It wasn’t the competition on the gridiron that turned the Super Bowl into the world’s most valuable sporting event brand. It was competition for the game’s halftime television audience.
The NFL had been doing something special for the Super Bowl’s halftime show since its first contest in 1967. The game plan was working fine as viewership and advertising rates kept increasing. But in 1992 Fox boss Rupert Murdoch spotted a weakness: the Super Bowl’s halftime acts weren’t hip. Some decent names performed. But not the really big ones. People stopped watching at halftime. Especially the young, hip audiences advertisers crave.
Fox, which had not yet become a partner of the NFL, saw a way to score: During the 1992 game, when Gloria Estefan was performing, Fox had its popular show In Living Color do a live Super Bowl spoof, complete with a game clock so viewers could see when the second half of the Super Bowl was going to start and switch back to CBS. The episode of In Living Color was a huge hit. Ratings for the second half of the Super Bowl crashed 10 points.
Makes sense. If you are twentysomething and have had a couple of beers, would you rather see a show produced by Rosie Perez with Keenan and Ivory Wayans and Jim Carrey, or Estefan?

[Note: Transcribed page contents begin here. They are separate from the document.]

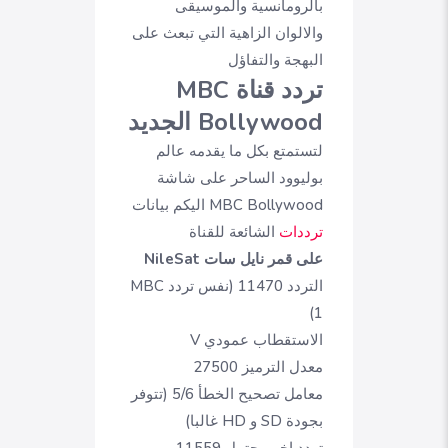
بالرومانسية والموسيقى
والالوان الزاهية التي تبعث على
البهجة والتفاؤل
تردد قناة MBC
Bollywood الجديد
لتستمتع بكل ما يقدمه عالم
بوليوود الساحر على شاشة
MBC Bollywood اليكم بيانات
ترددات
الشائعة للقناة
على قمر نايل سات NileSat
التردد 11470 (نفس تردد MBC
1)
الاستقطاب عمودي V
معدل الترميز 27500
معامل تصحيح الخطأ 5/6 (تتوفر
بجودة SD و HD غالبا)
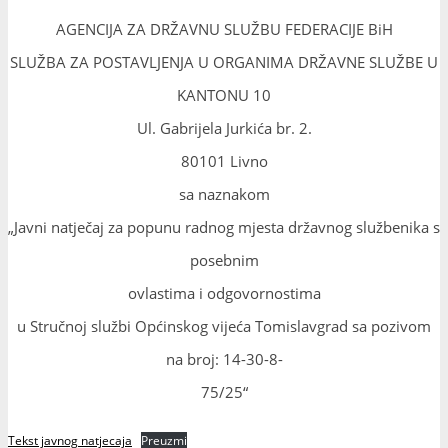
AGENCIJA ZA DRŽAVNU SLUŽBU FEDERACIJE BiH
SLUŽBA ZA POSTAVLJENJA U ORGANIMA DRŽAVNE SLUŽBE U
KANTONU 10
Ul. Gabrijela Jurkića br. 2.
80101 Livno
sa naznakom
„Javni natječaj za popunu radnog mjesta državnog službenika s
posebnim
ovlastima i odgovornostima
u Stručnoj službi Općinskog vijeća Tomislavgrad sa pozivom
na broj: 14-30-8-
75/25“
Tekst javnog natjecaja
Preuzmi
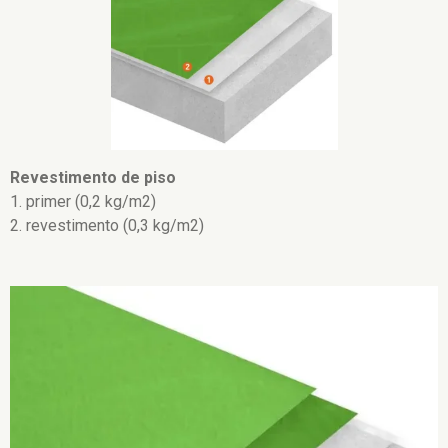
Revestimento de piso
1. primer (0,2 kg/m2)
2. revestimento (0,3 kg/m2)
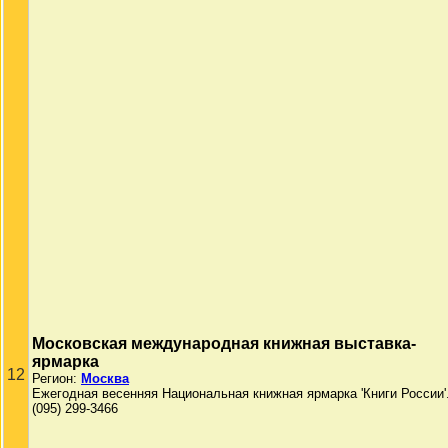
Московская международная книжная выставка-
ярмарка
12
Регион:
Москва
Ежегодная весенняя Национальная книжная ярмарка 'Книги России'
(095) 299-3466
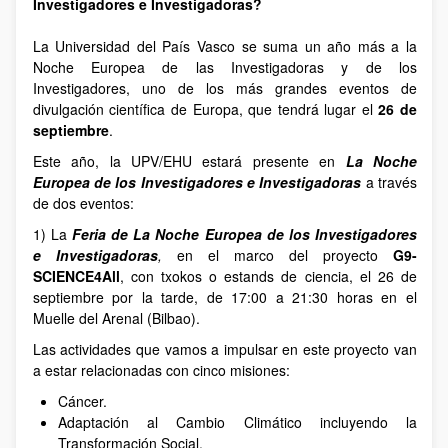
Investigadores e Investigadoras?
La Universidad del País Vasco se suma un año más a la
Noche Europea de las Investigadoras y de los
Investigadores, uno de los más grandes eventos de
divulgación científica de Europa, que tendrá lugar el
26 de
septiembre
.
Este año, la UPV/EHU estará presente en
La Noche
Europea de los Investigadores e Investigadoras
a través
de dos eventos:
1) La
Feria de La Noche Europea de los Investigadores
e Investigadoras
,
en el marco del proyecto
G9-
SCIENCE4All
, con txokos o estands de ciencia, el 26 de
septiembre por la tarde, de 17:00 a 21:30 horas en el
Muelle del Arenal (Bilbao).
Las actividades que vamos a impulsar en este proyecto van
a estar relacionadas con cinco misiones:
Cáncer.
Adaptación al Cambio Climático incluyendo la
Transformación Social.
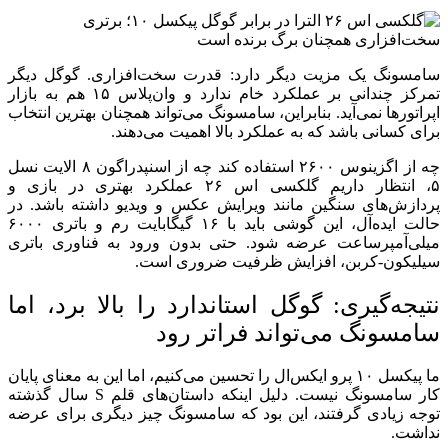
سامسونگ یک مزیت دیگر دارد: قدرت سخت‌افزاری. گوگل دیگر
تمرکز چندانی بر عملکرد خام ندارد و وان‌پلاس ۱۵ هم به بازار
اپراتورها نمی‌آید. بنابراین، سامسونگ می‌تواند همچنان بهترین انتخاب
برای کسانی باشد که به عملکرد بالا اهمیت می‌دهند.
چه از اگزینوس ۲۶۰۰ استفاده کند چه از اسنپدراگون ۸ الایت نسل
۵، انتظار داریم گلکسی اس ۲۶ عملکرد بهتری در بازی و
پردازش‌های سنگین مانند ویرایش عکس و ویدیو داشته باشد. در
حالت ایده‌آل، این گوشی باید با ۱۶ گیگابایت رم و باتری ۶۰۰۰
میلی‌آمپرساعت عرضه شود. حتی بدون ورود به فناوری باتری
سیلیکون-کربن، افزایش ظرفیت ضروری است.
نتیجه‌گیری: گوگل استاندارد را بالا برد، اما
سامسونگ می‌تواند فراتر رود
ما پیکسل ۱۰ پرو ایکس‌ال را تحسین می‌کنیم، اما این به معنای پایان
کار سامسونگ نیست. دلیل اینکه داستان‌های قلم S سال گذشته
توجه زیادی گرفتند، این بود که سامسونگ چیز دیگری برای عرضه
نداشت.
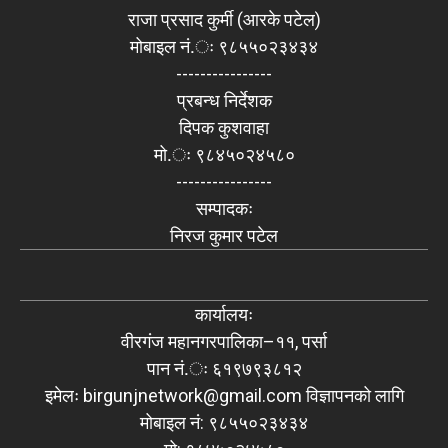
राजा प्रसाद कुर्मी (आरके पटेल)
मोबाइल नं.ः ९८५५०२३४३४
----------------
प्रबन्ध निर्देशक
दिपक कुशवाहा
मो.ः ९८४५०२४५८०
----------------
सम्पादकः
निरज कुमार पटेल
कार्यालयः
वीरगंज महानगरपालिका–११, पर्सा
पान नं.ः ६१९७९३८१२
इमेलः
birgunjnetwork@gmail.com
विज्ञापनको लागि
मोबाइल नं: ९८५५०२३४३४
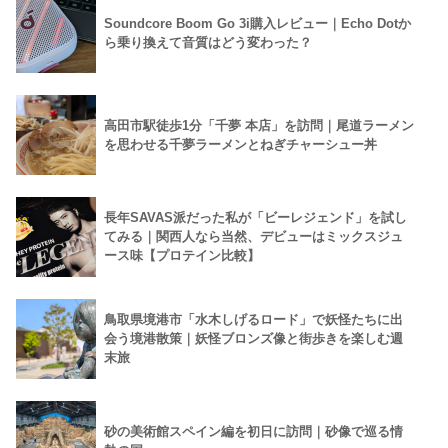
Soundcore Boom Go 3i購入レビュー｜Echo Dotか
ら乗り換えて音質はどう変わった？
高田市駅徒歩1分「千夢 本店」を訪問｜尾道ラーメン
を思わせる千夢ラーメンとねぎチャーシュー丼
長年SAVAS派だった私が「ビーレジェンド」を試し
てみる｜関西人なら当然、デビューはミックスジュ
ース味【プロテイン比較】
鳥取県境港市「水木しげるロード」で妖怪たちに出
会う境港散策｜妖怪ブロンズ像と街歩きを楽しむ週
末旅
砂の美術館スペイン編を初日に訪問｜砂像で巡る情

The NFL learned this lesson: Don’t skimp on your most-prized asset. Enter Michael Jackson for the Super Bowl’s 1993 halftime show on NBC. The biggest act on the planet for the biggest game. The Super Bowl’s ratings increased 8.6% over the previous year, and just as important, NBC kept its audience during halftime as well as the game’s second half. Last year’s halftime show with Madonna generated a higher rating than the game.